Destroying fossil fuel production in areas such as the Permian Basin and mandating unreliable solar and wind will cause unprecedented energy insecurity in two ways: 1) making domestic energy unreliable 2) depending on unreliable countries, above all China, for solar panels, wind turbines, and batteries. Wind and Solar are variable energy sources that are not as reliable and efficient. By increasing our reliance on renewables such as wind and solar American’s are more vulnerable to blackouts.
For example, Germany pays 3X US prices to get 1/3 of electricity from solar and wind. The United Kingdom’s rising prices are causing more people to die of cold, with "energy poor" people trying to stay warm by huddling in libraries and buses all day.
Democrat policies that mandate a switch to unreliable renewable energy make us further beholden to China. Rather than cancel pipelines as the Biden Administration has done with the Keystone XL, we should embrace additional pipelines being built as this further secures our national security and is the safest way to transport oil and natural gas. We need to be able to supply the global community with our energy sources and help build the infrastructure necessary to use our resources as opposed to be outfitted by our adversaries – namely China and Russia.

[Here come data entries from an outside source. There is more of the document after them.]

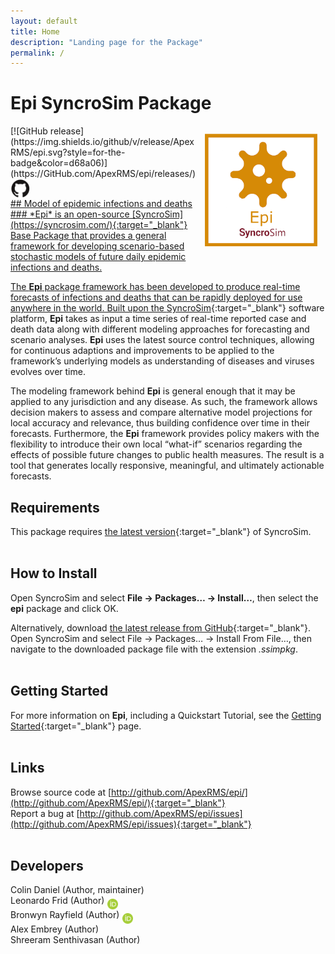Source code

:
 ```yaml
---
layout: default
title: Home
description: "Landing page for the Package"
permalink: /
---
```


# **Epi** SyncroSim Package
<img align="right" style="padding: 13px" width="180" src="assets/images/logo/epi-sticker-3.png">
[![GitHub release](https://img.shields.io/github/v/release/ApexRMS/epi.svg?style=for-the-badge&color=d68a06)](https://GitHub.com/ApexRMS/epi/releases/)    <a href="https://github.com/ApexRMS/epi"><img align="middle" style="padding: 1px" width="30" src="assets/images/logo/github-trans2.png">
<br>
## Model of epidemic infections and deaths
### *Epi* is an open-source [SyncroSim](https://syncrosim.com/){:target="_blank"} Base Package that provides a general framework for developing scenario-based stochastic models of future daily epidemic infections and deaths.


The **Epi** package framework has been developed to produce real-time forecasts of infections and deaths that can be rapidly deployed for use anywhere in the world. Built upon the [SyncroSim](https://syncrosim.com/){:target="_blank"} software platform, **Epi** takes as input a time series of real-time reported case and death data along with different modeling approaches for forecasting and scenario analyses. **Epi** uses the latest source control techniques, allowing for continuous adaptions and improvements to be applied to the framework’s underlying models as understanding of diseases and viruses evolves over time.


The modeling framework behind **Epi** is general enough that it may be applied to any jurisdiction and any disease. As such, the framework allows decision makers to assess and compare alternative model projections for local accuracy and relevance, thus building confidence over time in their forecasts. Furthermore, the **Epi** framework provides policy makers with the flexibility to introduce their own local “what-if” scenarios regarding the effects of possible future changes to public health measures. The result is a tool that generates locally responsive, meaningful, and ultimately actionable forecasts.

## Requirements

This package requires [the latest version](https://syncrosim.com/download/){:target="_blank"} of SyncroSim.
<br>
<br>
## How to Install

Open SyncroSim and select **File -> Packages… -> Install…**, then select the **epi** package and click OK.

Alternatively, download [the latest release from GitHub](https://github.com/ApexRMS/epi/releases/){:target="_blank"}. Open SyncroSim and select File -> Packages… -> Install From File…, then navigate to the downloaded package file with the extension *.ssimpkg*.
<br>
<br>
## Getting Started

For more information on **Epi**, including a Quickstart Tutorial, see the [Getting Started](https://apexrms.github.io/epi/getting_started.html){:target="_blank"} page.
<br>
<br>
## Links

Browse source code at
[http://github.com/ApexRMS/epi/](http://github.com/ApexRMS/epi/){:target="_blank"}
<br>
Report a bug at
[http://github.com/ApexRMS/epi/issues](http://github.com/ApexRMS/epi/issues){:target="_blank"}
<br>
<br>
## Developers

Colin Daniel (Author, maintainer)
<br>
Leonardo Frid (Author) <a href="https://orcid.org/0000-0002-5489-2337"><img align="middle" style="padding: 0.5px" width="17" src="assets/images/ORCID.png"></a>
<br>
Bronwyn Rayfield (Author) <a href="https://orcid.org/0000-0003-1768-1300"><img align="middle" style="padding: 0.5px" width="17" src="assets/images/ORCID.png"></a>
<br>
Alex Embrey (Author)
<br>
Shreeram Senthivasan (Author)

Further, with the current extension of the Highway Bill set to expire on September 30 Speaker Pelosi has threatened to delay consideration of the Infrastructure package until the Senate passes a $3.5 trillion budget reconciliation bill.
Before the House adopts a budget resolution, Members of Congress should be able to review a detailed scope of the spending levels and revenue raisers. These specifics are crucial, given the combined threat of rising inflation, national debt, and the trillions recently, and appropriately, allocated to the Covid-19 emergency. We must also have the national resources to respond to any new waves of the pandemic.
There is no doubt that to keep our oil and gas industry strong one thing is clear. We need to stop the Biden administration’s policies that are aimed at killing the domestic oil and gas sector.
His policies have led to 1) the restriction of American energy production. 2) Wall Street influencing woke CEOs NOT to invest in the energy sector. 3) dramatic increases in gas prices which were already spiking due to inflation. 4) restriction of the modes of transportation for energy. AND in the President’s budget, they said they're not going to fund any Corps of Engineers projects that help move or subsidize hydrocarbons—pipelines, harbor dredging. Some estimates are that that's about 40-50% of the Corps of Engineers’ budget that they're going to redline.
They are restricting energy production and restricting supply.
It is a double whammy for the industry and for working families. It drives up prices and it kills really jobs in the energy sector by the thousands.
The bottom line is, to be a world leader in energy and we need to reverse these policies as quickly as possible.